◆ **Work order**
Exclude the pictures, then copy all remaining records exactly.

◆ **Input**
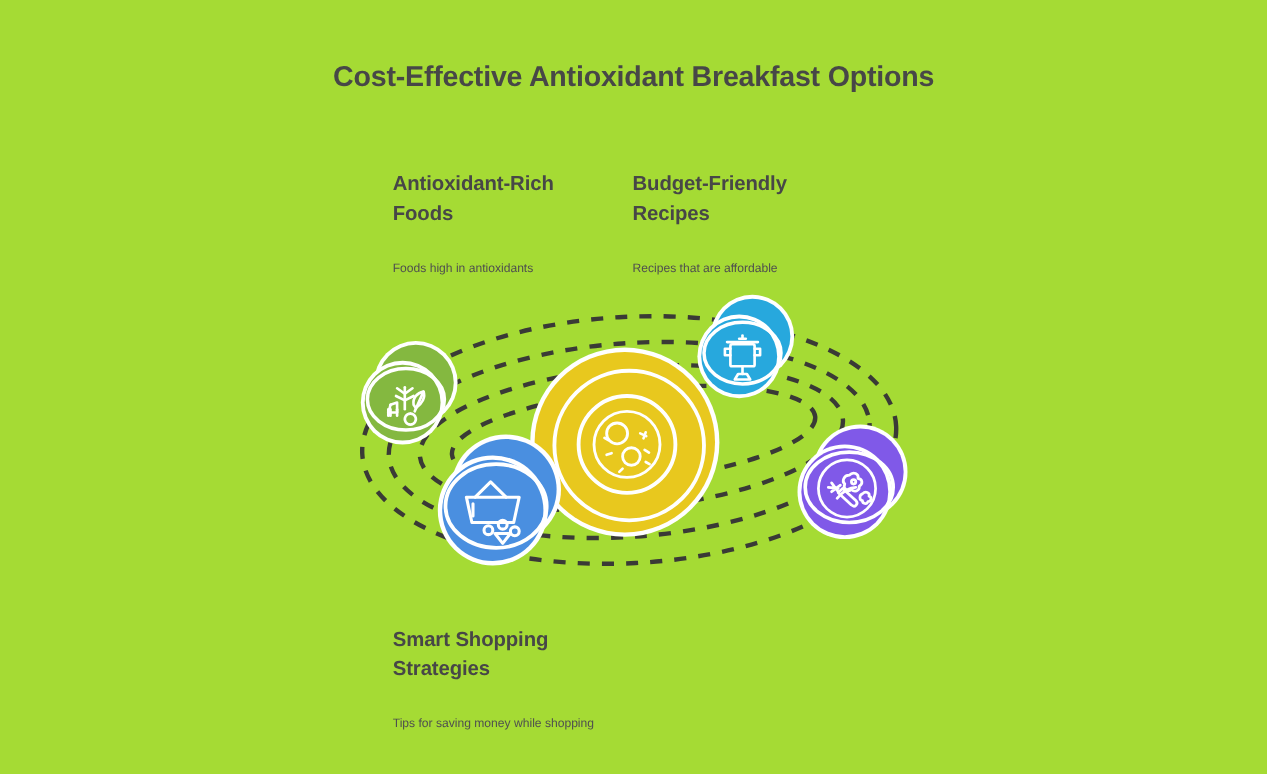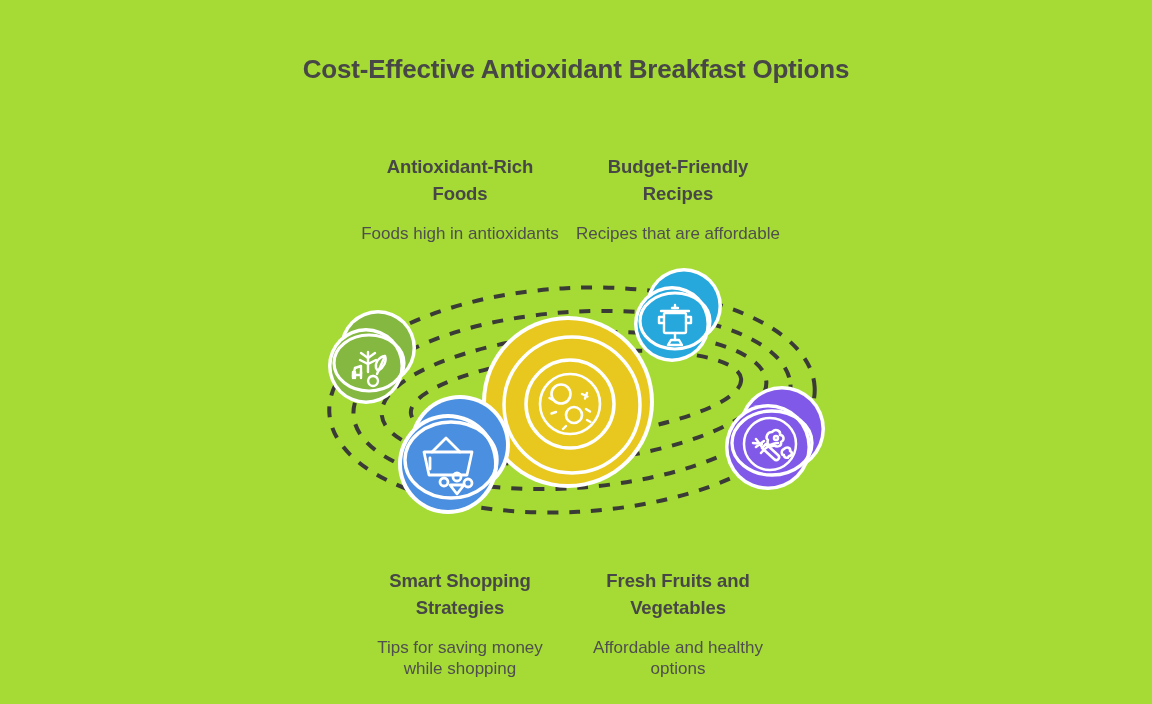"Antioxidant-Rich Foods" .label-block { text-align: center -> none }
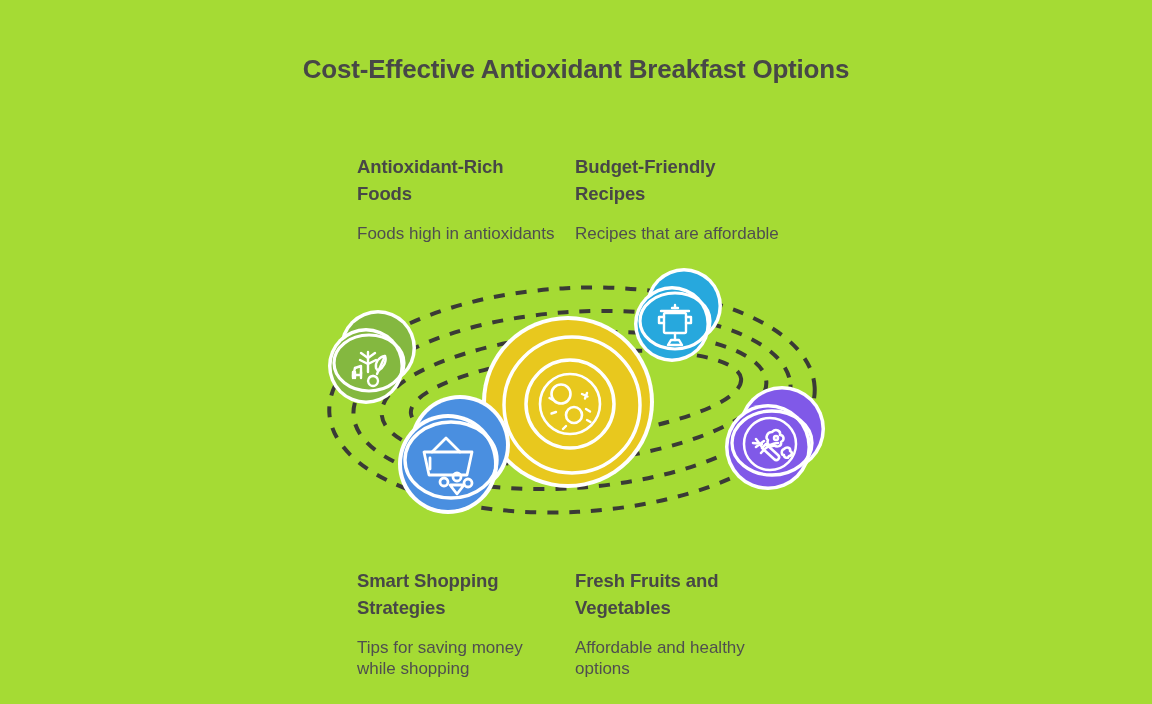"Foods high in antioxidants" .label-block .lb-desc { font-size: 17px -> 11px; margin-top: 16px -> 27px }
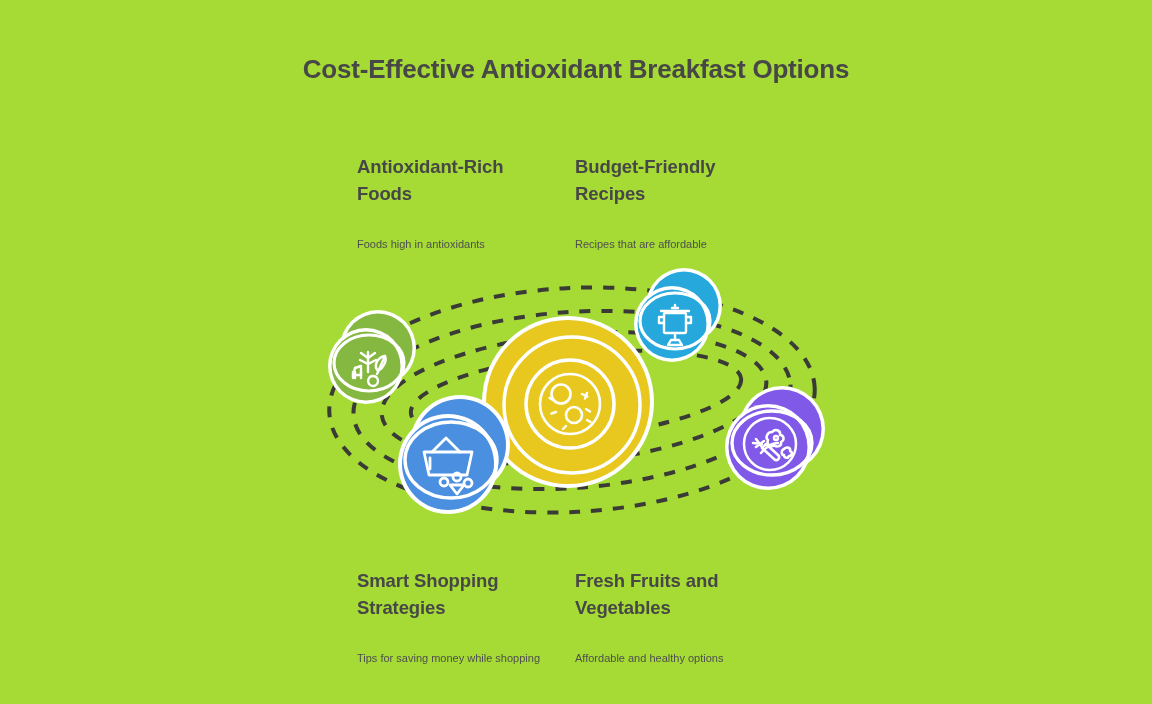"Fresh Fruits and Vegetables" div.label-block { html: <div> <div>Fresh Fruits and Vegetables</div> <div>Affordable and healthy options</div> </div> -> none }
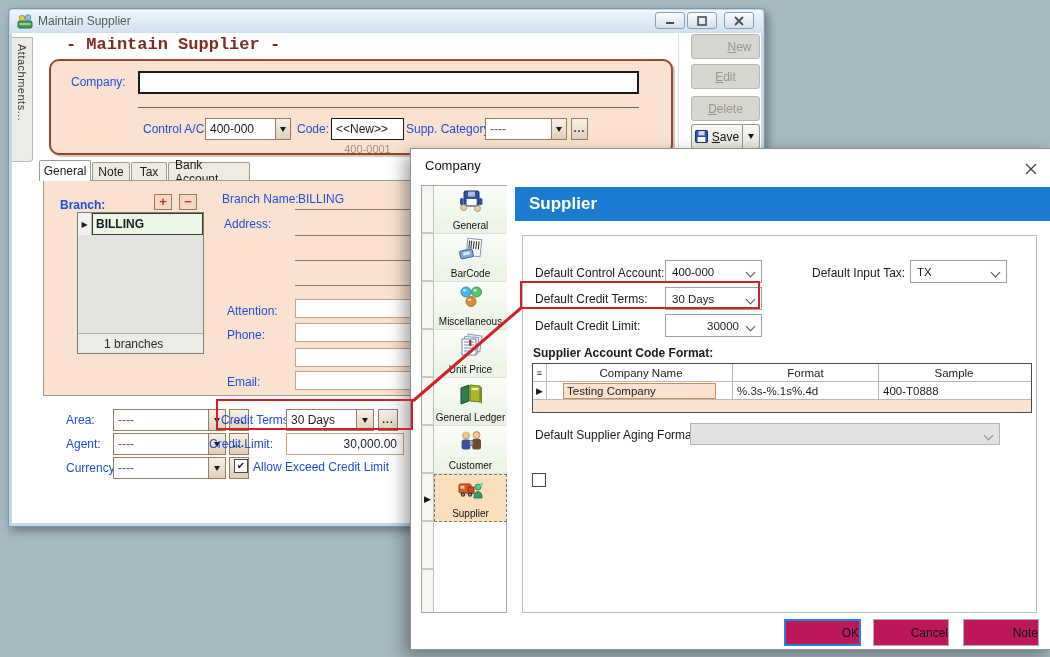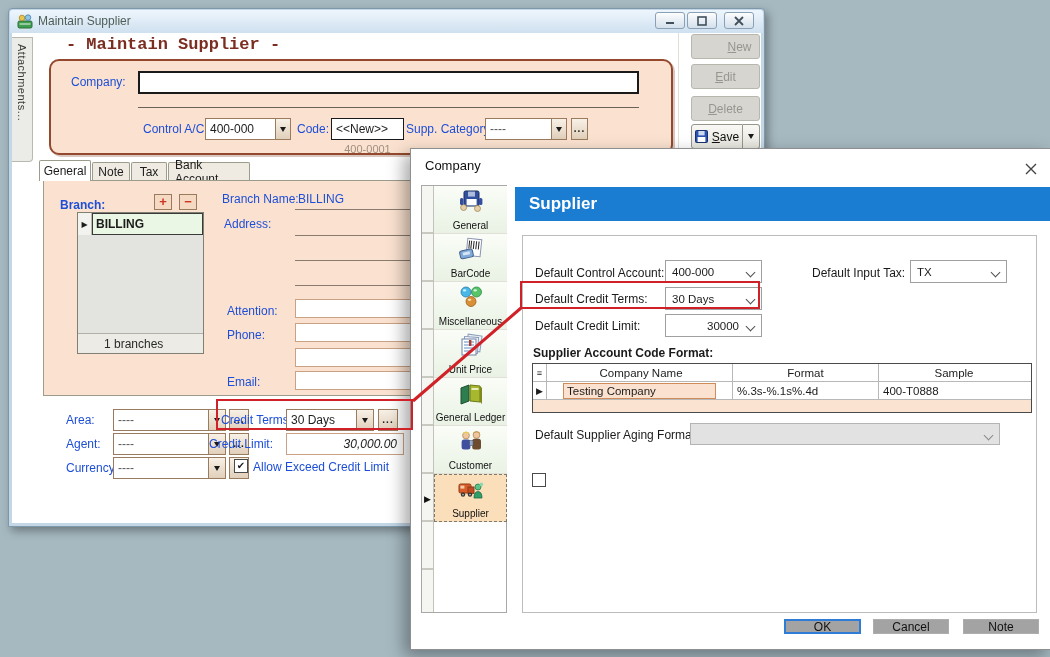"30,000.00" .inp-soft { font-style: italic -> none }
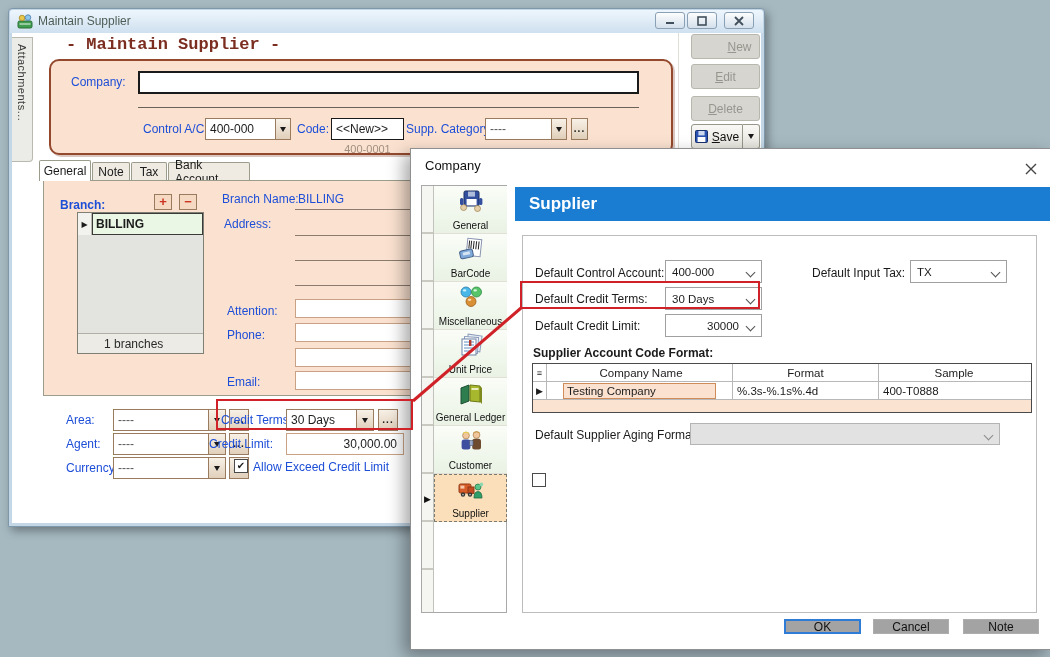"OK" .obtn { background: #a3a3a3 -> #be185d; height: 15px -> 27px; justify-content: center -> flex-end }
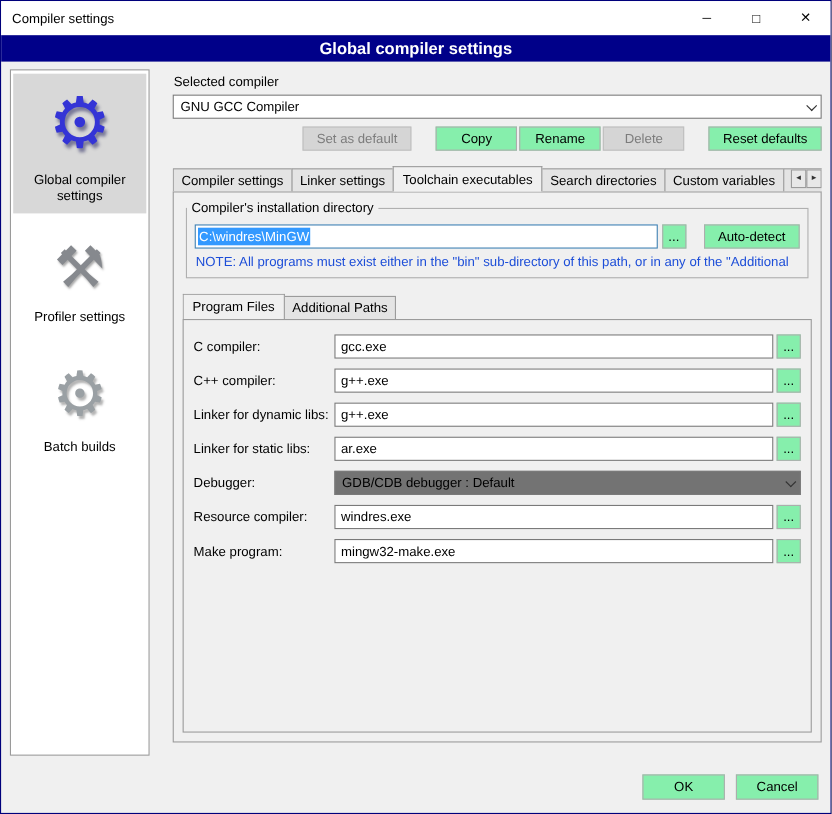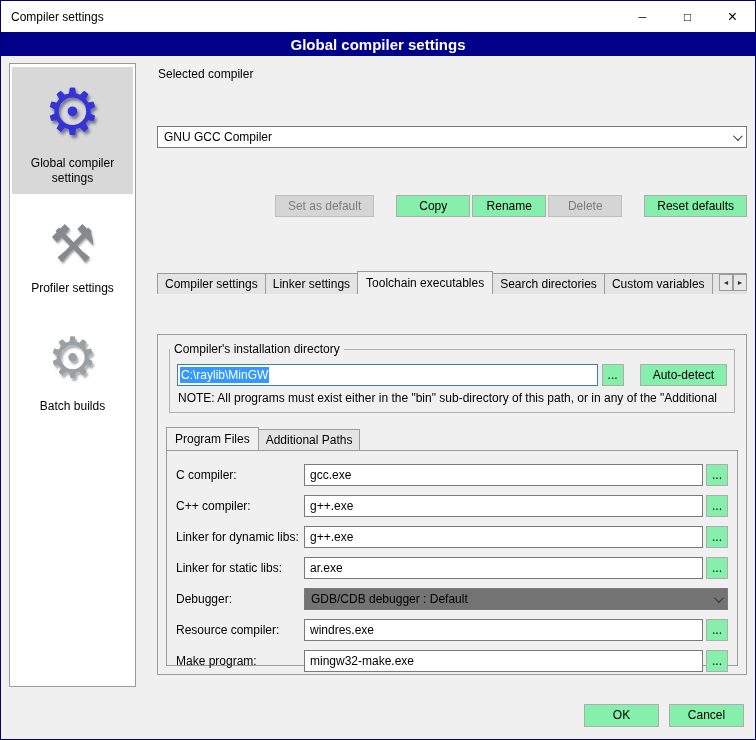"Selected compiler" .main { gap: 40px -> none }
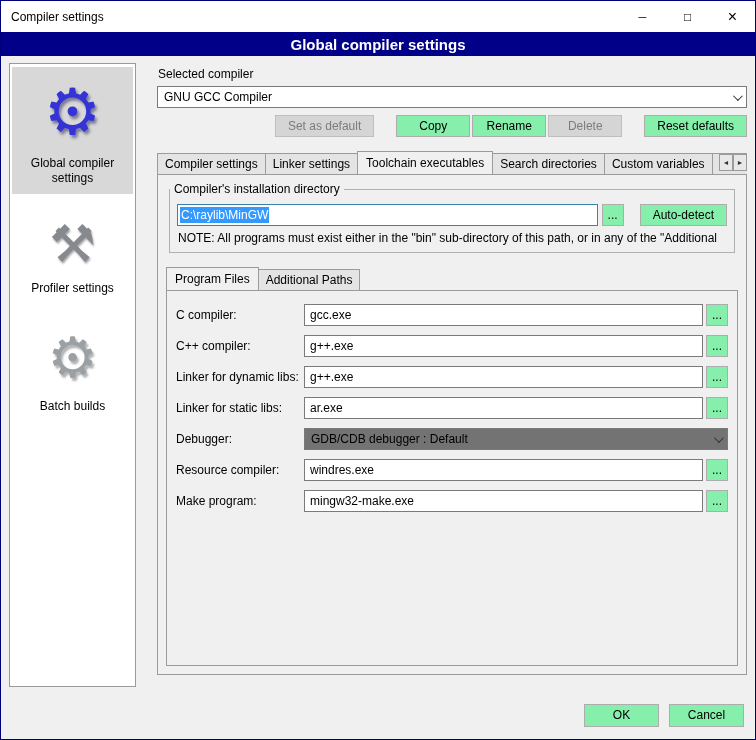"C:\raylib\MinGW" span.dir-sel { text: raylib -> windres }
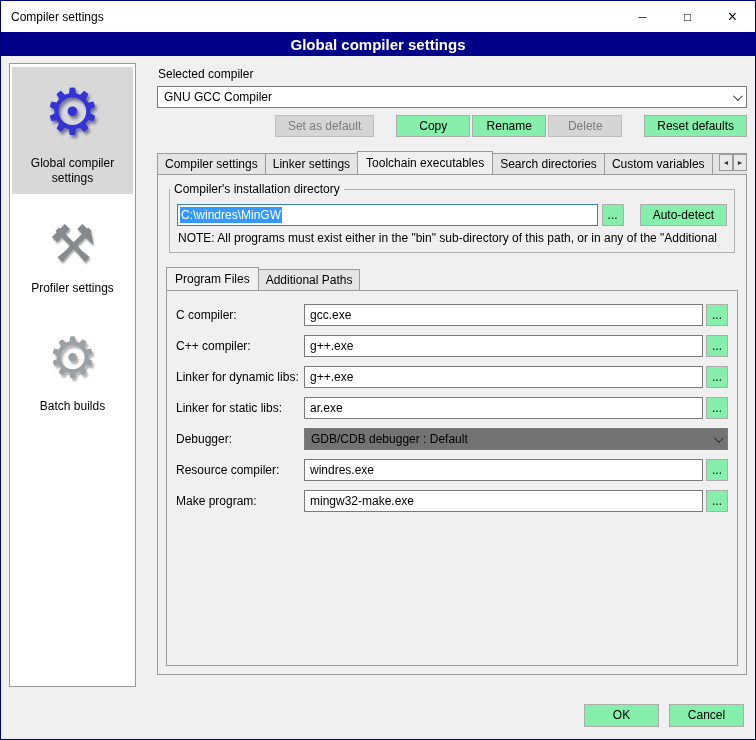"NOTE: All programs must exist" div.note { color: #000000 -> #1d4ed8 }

◆ **Response box**
"Antioxidant-Rich Foods" .label-block { text-align: center -> none }
"Foods high in antioxidants" .label-block .lb-desc { font-size: 17px -> 11px; margin-top: 16px -> 27px }
"Fresh Fruits and Vegetables" div.label-block { html: <div> <div>Fresh Fruits and Vegetables</div> <div>Affordable and healthy options</div> </div> -> none }
"30,000.00" .inp-soft { font-style: italic -> none }
"OK" .obtn { background: #a3a3a3 -> #be185d; height: 15px -> 27px; justify-content: center -> flex-end }
"Selected compiler" .main { gap: 40px -> none }
"C:\raylib\MinGW" span.dir-sel { text: raylib -> windres }
"NOTE: All programs must exist" div.note { color: #000000 -> #1d4ed8 }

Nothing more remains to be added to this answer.